Continuamos pateando hasta llegar al Reichstag, edificio emblemático
y la puerta de Brandemburgo. El cansancio iba pasando factura de a poco pero estábamos
ávidas de contemplar con nuestros ojos el lugar donde las tropas de la SS
desfilaron la tarde del ascenso de Hitler al poder. A pocos metros llegamos al
monumento del Holocausto. Un enorme
patio con bloques de cemento, que simulan una especie de cementerio. Es posible
perderse entre esta imponente obra. Decidimos
descansar un poco ahí y saldar una deuda pendiente que vimos la primera noche
que llegamos.
Zur Mieze Katzenmusik Café fue el lugar elegido para nuestra
merienda. Aunque merendar no era lo que precisamente nos llamaba el lugar. El
lugar pertenece a seis adorables gatitos, los cuales cuentan con sus salas de
dormir, juegos, e incluso música suave de piano que ayuda a transmitir mucha
paz al espacio. En la carta para pedir, se encuentran fotos de los felinos con
una breve descripción de su vida; donde fueron encontrados y características de
su personalidad. Había algunos más sociables que otros, bastante gordos todos y
era casi inevitable quitar la vista a donde ellos se encontraban.

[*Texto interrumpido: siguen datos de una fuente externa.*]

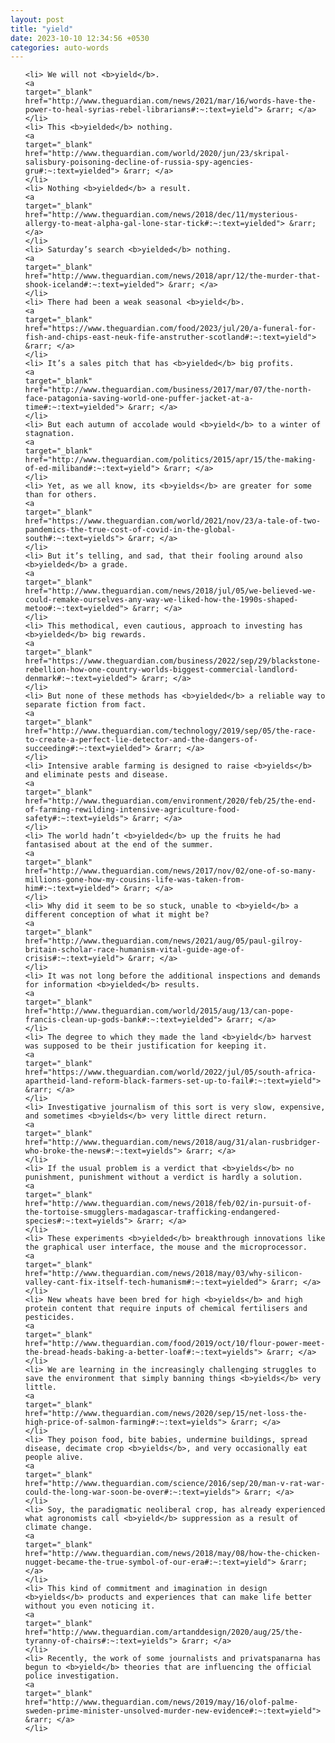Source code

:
 ```yaml
---
layout: post
title: "yield"
date: 2023-10-10 12:34:56 +0530
categories: auto-words
---
```

<ol>

    <li> We will not <b>yield</b>.
    <a 
    target="_blank" 
    href="http://www.theguardian.com/news/2021/mar/16/words-have-the-power-to-heal-syrias-rebel-librarians#:~:text=yield"> &rarr; </a>
    </li>
    <li> This <b>yielded</b> nothing.
    <a 
    target="_blank" 
    href="http://www.theguardian.com/world/2020/jun/23/skripal-salisbury-poisoning-decline-of-russia-spy-agencies-gru#:~:text=yielded"> &rarr; </a>
    </li>
    <li> Nothing <b>yielded</b> a result.
    <a 
    target="_blank" 
    href="http://www.theguardian.com/news/2018/dec/11/mysterious-allergy-to-meat-alpha-gal-lone-star-tick#:~:text=yielded"> &rarr; </a>
    </li>
    <li> Saturday’s search <b>yielded</b> nothing.
    <a 
    target="_blank" 
    href="http://www.theguardian.com/news/2018/apr/12/the-murder-that-shook-iceland#:~:text=yielded"> &rarr; </a>
    </li>
    <li> There had been a weak seasonal <b>yield</b>.
    <a 
    target="_blank" 
    href="https://www.theguardian.com/food/2023/jul/20/a-funeral-for-fish-and-chips-east-neuk-fife-anstruther-scotland#:~:text=yield"> &rarr; </a>
    </li>
    <li> It’s a sales pitch that has <b>yielded</b> big profits.
    <a 
    target="_blank" 
    href="http://www.theguardian.com/business/2017/mar/07/the-north-face-patagonia-saving-world-one-puffer-jacket-at-a-time#:~:text=yielded"> &rarr; </a>
    </li>
    <li> But each autumn of accolade would <b>yield</b> to a winter of stagnation.
    <a 
    target="_blank" 
    href="http://www.theguardian.com/politics/2015/apr/15/the-making-of-ed-miliband#:~:text=yield"> &rarr; </a>
    </li>
    <li> Yet, as we all know, its <b>yields</b> are greater for some than for others.
    <a 
    target="_blank" 
    href="https://www.theguardian.com/world/2021/nov/23/a-tale-of-two-pandemics-the-true-cost-of-covid-in-the-global-south#:~:text=yields"> &rarr; </a>
    </li>
    <li> But it’s telling, and sad, that their fooling around also <b>yielded</b> a grade.
    <a 
    target="_blank" 
    href="http://www.theguardian.com/news/2018/jul/05/we-believed-we-could-remake-ourselves-any-way-we-liked-how-the-1990s-shaped-metoo#:~:text=yielded"> &rarr; </a>
    </li>
    <li> This methodical, even cautious, approach to investing has <b>yielded</b> big rewards.
    <a 
    target="_blank" 
    href="https://www.theguardian.com/business/2022/sep/29/blackstone-rebellion-how-one-country-worlds-biggest-commercial-landlord-denmark#:~:text=yielded"> &rarr; </a>
    </li>
    <li> But none of these methods has <b>yielded</b> a reliable way to separate fiction from fact.
    <a 
    target="_blank" 
    href="http://www.theguardian.com/technology/2019/sep/05/the-race-to-create-a-perfect-lie-detector-and-the-dangers-of-succeeding#:~:text=yielded"> &rarr; </a>
    </li>
    <li> Intensive arable farming is designed to raise <b>yields</b> and eliminate pests and disease.
    <a 
    target="_blank" 
    href="http://www.theguardian.com/environment/2020/feb/25/the-end-of-farming-rewilding-intensive-agriculture-food-safety#:~:text=yields"> &rarr; </a>
    </li>
    <li> The world hadn’t <b>yielded</b> up the fruits he had fantasised about at the end of the summer.
    <a 
    target="_blank" 
    href="http://www.theguardian.com/news/2017/nov/02/one-of-so-many-millions-gone-how-my-cousins-life-was-taken-from-him#:~:text=yielded"> &rarr; </a>
    </li>
    <li> Why did it seem to be so stuck, unable to <b>yield</b> a different conception of what it might be?
    <a 
    target="_blank" 
    href="http://www.theguardian.com/news/2021/aug/05/paul-gilroy-britain-scholar-race-humanism-vital-guide-age-of-crisis#:~:text=yield"> &rarr; </a>
    </li>
    <li> It was not long before the additional inspections and demands for information <b>yielded</b> results.
    <a 
    target="_blank" 
    href="http://www.theguardian.com/world/2015/aug/13/can-pope-francis-clean-up-gods-bank#:~:text=yielded"> &rarr; </a>
    </li>
    <li> The degree to which they made the land <b>yield</b> harvest was supposed to be their justification for keeping it.
    <a 
    target="_blank" 
    href="https://www.theguardian.com/world/2022/jul/05/south-africa-apartheid-land-reform-black-farmers-set-up-to-fail#:~:text=yield"> &rarr; </a>
    </li>
    <li> Investigative journalism of this sort is very slow, expensive, and sometimes <b>yields</b> very little direct return.
    <a 
    target="_blank" 
    href="http://www.theguardian.com/news/2018/aug/31/alan-rusbridger-who-broke-the-news#:~:text=yields"> &rarr; </a>
    </li>
    <li> If the usual problem is a verdict that <b>yields</b> no punishment, punishment without a verdict is hardly a solution.
    <a 
    target="_blank" 
    href="http://www.theguardian.com/news/2018/feb/02/in-pursuit-of-the-tortoise-smugglers-madagascar-trafficking-endangered-species#:~:text=yields"> &rarr; </a>
    </li>
    <li> These experiments <b>yielded</b> breakthrough innovations like the graphical user interface, the mouse and the microprocessor.
    <a 
    target="_blank" 
    href="http://www.theguardian.com/news/2018/may/03/why-silicon-valley-cant-fix-itself-tech-humanism#:~:text=yielded"> &rarr; </a>
    </li>
    <li> New wheats have been bred for high <b>yields</b> and high protein content that require inputs of chemical fertilisers and pesticides.
    <a 
    target="_blank" 
    href="http://www.theguardian.com/food/2019/oct/10/flour-power-meet-the-bread-heads-baking-a-better-loaf#:~:text=yields"> &rarr; </a>
    </li>
    <li> We are learning in the increasingly challenging struggles to save the environment that simply banning things <b>yields</b> very little.
    <a 
    target="_blank" 
    href="http://www.theguardian.com/news/2020/sep/15/net-loss-the-high-price-of-salmon-farming#:~:text=yields"> &rarr; </a>
    </li>
    <li> They poison food, bite babies, undermine buildings, spread disease, decimate crop <b>yields</b>, and very occasionally eat people alive.
    <a 
    target="_blank" 
    href="http://www.theguardian.com/science/2016/sep/20/man-v-rat-war-could-the-long-war-soon-be-over#:~:text=yields"> &rarr; </a>
    </li>
    <li> Soy, the paradigmatic neoliberal crop, has already experienced what agronomists call <b>yield</b> suppression as a result of climate change.
    <a 
    target="_blank" 
    href="http://www.theguardian.com/news/2018/may/08/how-the-chicken-nugget-became-the-true-symbol-of-our-era#:~:text=yield"> &rarr; </a>
    </li>
    <li> This kind of commitment and imagination in design <b>yields</b> products and experiences that can make life better without you even noticing it.
    <a 
    target="_blank" 
    href="http://www.theguardian.com/artanddesign/2020/aug/25/the-tyranny-of-chairs#:~:text=yields"> &rarr; </a>
    </li>
    <li> Recently, the work of some journalists and privatspanarna has begun to <b>yield</b> theories that are influencing the official police investigation.
    <a 
    target="_blank" 
    href="http://www.theguardian.com/news/2019/may/16/olof-palme-sweden-prime-minister-unsolved-murder-new-evidence#:~:text=yield"> &rarr; </a>
    </li>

La sorpresa de la noche fue el menú de nuestra última cena
en Berlín. Improvisamos algo al paso así que compramos una pizza para llevar y
una birra que nos llamó la atención. La mejor decisión tomada sin
lugar a dudas. Ambas, a mi gusto, encabezan el podio. La pizza, de vegetales, y
la cerveza de limón, fueron una combinación perfecta. De esta forma terminamos
de armar las valijas y a dormir, porque al día siguiente nos esperaba
Barcelona.
Lo mejor de nuestra visita fue la visita al Campo Sachsenhausen.
La comida típica, algunas salchichas, chucrut y unos curiosos panchos con
picante, fueron algunas
muy buenas opciones tomadas. No obstante, no llegaría a compararse a las pastas
Italianas. Mi corazón había quedado en Roma y Berlín no llegó a conquistarlo.